ACTION ITEM>
How many lines of the listing below contain the word "memory"? Reply with that number alone.

(RECORDS FOR THE EXERCISE Opens)

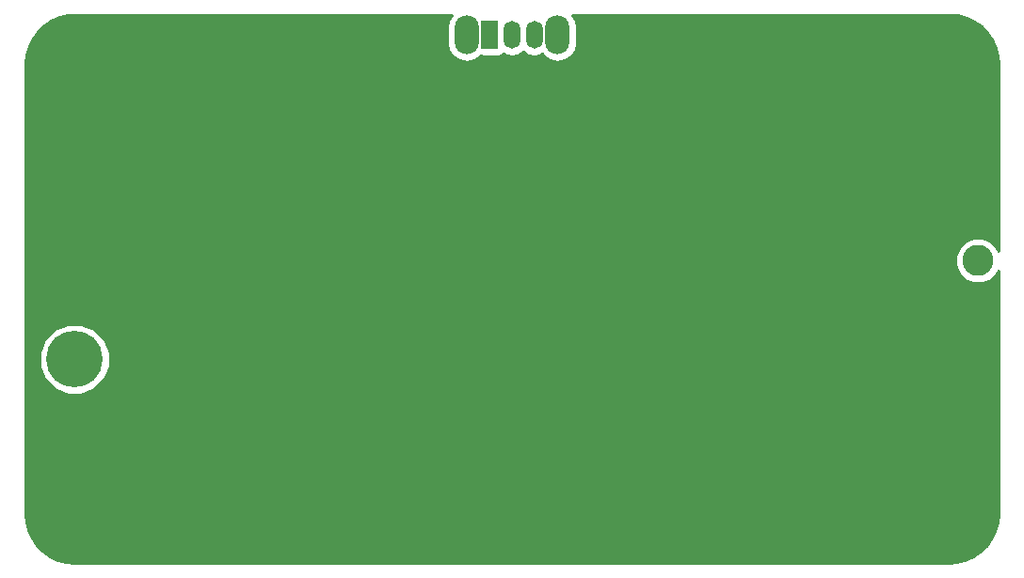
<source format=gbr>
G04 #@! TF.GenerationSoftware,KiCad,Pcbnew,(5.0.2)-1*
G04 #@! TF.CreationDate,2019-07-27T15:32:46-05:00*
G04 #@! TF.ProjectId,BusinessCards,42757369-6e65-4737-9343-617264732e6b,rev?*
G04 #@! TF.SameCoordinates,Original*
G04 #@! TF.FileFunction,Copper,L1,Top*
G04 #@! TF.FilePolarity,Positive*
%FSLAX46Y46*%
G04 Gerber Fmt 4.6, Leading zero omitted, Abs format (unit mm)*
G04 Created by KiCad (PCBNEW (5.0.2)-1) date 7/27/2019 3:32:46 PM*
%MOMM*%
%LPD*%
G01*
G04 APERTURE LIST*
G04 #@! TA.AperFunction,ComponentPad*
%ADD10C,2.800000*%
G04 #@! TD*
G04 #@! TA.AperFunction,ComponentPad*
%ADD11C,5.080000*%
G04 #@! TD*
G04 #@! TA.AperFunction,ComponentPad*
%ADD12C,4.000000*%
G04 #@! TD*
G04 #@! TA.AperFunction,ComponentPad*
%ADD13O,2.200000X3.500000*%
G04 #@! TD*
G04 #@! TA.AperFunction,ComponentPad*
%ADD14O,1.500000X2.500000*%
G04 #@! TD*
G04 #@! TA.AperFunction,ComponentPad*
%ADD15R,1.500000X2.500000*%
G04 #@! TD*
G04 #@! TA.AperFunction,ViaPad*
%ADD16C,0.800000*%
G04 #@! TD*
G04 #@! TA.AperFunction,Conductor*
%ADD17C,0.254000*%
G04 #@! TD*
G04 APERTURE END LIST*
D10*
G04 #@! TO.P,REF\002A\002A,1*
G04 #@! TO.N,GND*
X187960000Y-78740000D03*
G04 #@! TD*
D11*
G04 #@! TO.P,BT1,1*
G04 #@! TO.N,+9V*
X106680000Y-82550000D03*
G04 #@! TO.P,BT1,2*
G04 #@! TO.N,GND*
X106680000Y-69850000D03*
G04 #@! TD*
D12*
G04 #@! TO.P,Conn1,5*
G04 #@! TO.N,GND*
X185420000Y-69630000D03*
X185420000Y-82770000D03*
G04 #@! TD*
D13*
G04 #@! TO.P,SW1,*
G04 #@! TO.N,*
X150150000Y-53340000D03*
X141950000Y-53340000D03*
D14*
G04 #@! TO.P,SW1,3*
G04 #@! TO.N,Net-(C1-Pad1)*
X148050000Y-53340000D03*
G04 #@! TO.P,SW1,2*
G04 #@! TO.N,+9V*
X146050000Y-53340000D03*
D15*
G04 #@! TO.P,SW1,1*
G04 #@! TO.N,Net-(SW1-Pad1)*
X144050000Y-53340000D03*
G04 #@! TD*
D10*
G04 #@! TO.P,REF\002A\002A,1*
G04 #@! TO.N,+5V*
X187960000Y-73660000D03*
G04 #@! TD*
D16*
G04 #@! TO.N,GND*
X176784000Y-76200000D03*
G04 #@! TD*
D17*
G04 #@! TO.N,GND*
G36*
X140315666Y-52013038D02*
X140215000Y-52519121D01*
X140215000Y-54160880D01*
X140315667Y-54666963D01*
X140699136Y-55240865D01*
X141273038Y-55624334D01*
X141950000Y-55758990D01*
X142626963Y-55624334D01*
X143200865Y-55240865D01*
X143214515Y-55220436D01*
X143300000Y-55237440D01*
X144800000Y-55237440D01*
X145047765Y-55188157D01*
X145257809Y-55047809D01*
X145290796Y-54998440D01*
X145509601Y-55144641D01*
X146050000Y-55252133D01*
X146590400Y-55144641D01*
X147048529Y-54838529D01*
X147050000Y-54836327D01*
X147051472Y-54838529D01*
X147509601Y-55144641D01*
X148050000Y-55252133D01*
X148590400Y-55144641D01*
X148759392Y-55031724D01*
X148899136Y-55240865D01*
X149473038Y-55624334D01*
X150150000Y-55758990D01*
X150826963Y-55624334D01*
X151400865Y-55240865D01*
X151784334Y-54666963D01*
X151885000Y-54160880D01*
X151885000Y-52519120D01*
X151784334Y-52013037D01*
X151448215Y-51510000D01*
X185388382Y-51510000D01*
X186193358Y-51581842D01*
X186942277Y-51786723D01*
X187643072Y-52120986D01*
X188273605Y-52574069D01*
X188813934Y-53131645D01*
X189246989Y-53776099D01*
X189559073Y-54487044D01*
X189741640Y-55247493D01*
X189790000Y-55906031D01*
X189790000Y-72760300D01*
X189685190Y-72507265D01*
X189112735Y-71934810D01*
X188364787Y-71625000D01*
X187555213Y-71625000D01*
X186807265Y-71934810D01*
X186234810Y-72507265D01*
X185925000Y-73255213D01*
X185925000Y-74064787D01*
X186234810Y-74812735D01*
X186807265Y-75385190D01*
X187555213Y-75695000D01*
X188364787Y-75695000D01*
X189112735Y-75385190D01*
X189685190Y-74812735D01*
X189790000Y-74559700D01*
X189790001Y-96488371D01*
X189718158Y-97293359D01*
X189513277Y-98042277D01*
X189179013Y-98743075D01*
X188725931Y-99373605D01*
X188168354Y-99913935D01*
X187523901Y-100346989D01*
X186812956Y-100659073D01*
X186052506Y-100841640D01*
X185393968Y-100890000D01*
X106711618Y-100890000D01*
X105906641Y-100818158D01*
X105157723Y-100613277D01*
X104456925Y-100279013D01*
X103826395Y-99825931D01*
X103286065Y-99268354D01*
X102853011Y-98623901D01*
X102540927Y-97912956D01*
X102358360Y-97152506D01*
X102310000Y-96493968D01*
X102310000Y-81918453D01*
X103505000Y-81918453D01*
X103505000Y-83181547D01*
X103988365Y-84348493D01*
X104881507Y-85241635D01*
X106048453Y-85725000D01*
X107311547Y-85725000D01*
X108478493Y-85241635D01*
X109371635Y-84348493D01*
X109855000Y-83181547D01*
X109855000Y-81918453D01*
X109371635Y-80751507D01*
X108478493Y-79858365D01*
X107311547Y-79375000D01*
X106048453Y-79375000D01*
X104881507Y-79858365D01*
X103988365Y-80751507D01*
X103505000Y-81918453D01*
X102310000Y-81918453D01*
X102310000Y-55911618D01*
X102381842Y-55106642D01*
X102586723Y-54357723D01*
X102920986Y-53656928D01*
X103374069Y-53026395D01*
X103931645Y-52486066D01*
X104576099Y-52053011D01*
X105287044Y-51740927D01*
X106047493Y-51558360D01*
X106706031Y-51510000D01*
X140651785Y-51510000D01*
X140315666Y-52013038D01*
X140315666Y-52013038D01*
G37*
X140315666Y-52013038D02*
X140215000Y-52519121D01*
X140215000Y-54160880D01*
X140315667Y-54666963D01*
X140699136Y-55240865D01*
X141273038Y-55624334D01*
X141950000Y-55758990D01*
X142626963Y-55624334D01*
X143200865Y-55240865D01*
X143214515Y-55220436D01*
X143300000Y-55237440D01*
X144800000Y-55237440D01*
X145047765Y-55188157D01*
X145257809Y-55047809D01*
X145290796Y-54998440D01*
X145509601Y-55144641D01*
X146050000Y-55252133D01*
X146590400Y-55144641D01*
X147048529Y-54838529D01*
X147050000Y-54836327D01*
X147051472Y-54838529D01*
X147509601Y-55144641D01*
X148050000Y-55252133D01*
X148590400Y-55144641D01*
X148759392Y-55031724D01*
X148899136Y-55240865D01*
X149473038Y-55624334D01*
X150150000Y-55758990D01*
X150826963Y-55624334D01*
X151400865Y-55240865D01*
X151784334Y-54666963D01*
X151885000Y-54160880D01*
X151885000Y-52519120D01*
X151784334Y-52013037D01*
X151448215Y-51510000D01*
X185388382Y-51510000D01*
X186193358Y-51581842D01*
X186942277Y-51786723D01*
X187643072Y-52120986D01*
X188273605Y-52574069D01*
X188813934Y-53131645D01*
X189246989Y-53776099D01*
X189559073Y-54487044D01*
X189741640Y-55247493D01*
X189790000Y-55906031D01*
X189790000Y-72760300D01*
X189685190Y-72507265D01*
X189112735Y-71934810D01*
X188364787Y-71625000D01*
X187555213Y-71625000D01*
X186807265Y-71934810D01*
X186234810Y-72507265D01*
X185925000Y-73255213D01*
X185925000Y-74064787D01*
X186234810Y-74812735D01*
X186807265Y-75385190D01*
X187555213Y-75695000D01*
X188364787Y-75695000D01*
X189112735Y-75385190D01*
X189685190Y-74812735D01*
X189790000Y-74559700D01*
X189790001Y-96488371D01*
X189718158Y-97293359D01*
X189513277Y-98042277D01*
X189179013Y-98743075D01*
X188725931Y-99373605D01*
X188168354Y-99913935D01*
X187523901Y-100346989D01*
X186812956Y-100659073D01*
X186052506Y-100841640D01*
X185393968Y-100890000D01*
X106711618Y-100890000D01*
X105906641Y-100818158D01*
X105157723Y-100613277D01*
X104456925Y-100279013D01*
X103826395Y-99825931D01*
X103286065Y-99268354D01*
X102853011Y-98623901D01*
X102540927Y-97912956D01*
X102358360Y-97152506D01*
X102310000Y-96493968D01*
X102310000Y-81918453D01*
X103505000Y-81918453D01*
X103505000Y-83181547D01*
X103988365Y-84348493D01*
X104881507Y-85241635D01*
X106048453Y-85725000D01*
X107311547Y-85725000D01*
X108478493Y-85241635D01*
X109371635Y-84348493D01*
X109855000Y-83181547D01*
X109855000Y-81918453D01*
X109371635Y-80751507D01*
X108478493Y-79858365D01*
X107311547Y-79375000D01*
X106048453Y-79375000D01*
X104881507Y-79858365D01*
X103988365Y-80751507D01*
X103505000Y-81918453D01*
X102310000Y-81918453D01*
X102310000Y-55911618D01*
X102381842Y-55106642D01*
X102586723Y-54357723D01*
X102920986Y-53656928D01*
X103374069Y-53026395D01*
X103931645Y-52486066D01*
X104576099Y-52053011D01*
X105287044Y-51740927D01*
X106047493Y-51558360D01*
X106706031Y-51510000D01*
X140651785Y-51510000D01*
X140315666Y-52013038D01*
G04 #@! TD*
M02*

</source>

(RECORDS FOR THE EXERCISE Closes)
(RECORDS FOR THE EXERCISE Opens)

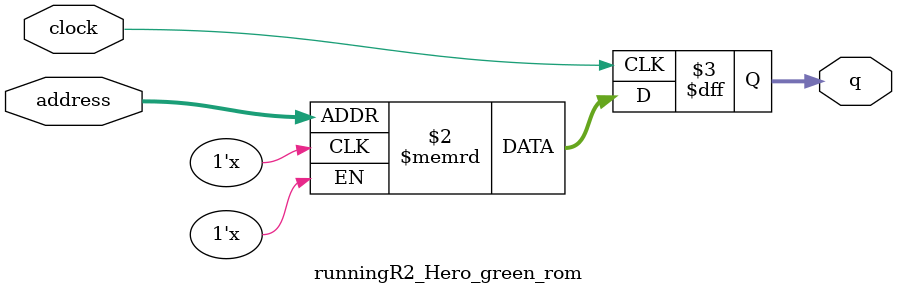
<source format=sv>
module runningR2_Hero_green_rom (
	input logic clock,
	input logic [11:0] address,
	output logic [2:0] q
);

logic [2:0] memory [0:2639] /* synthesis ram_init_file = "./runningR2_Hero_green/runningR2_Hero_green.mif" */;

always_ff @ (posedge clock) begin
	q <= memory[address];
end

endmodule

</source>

(RECORDS FOR THE EXERCISE Closes)

TASK OUTPUT>
2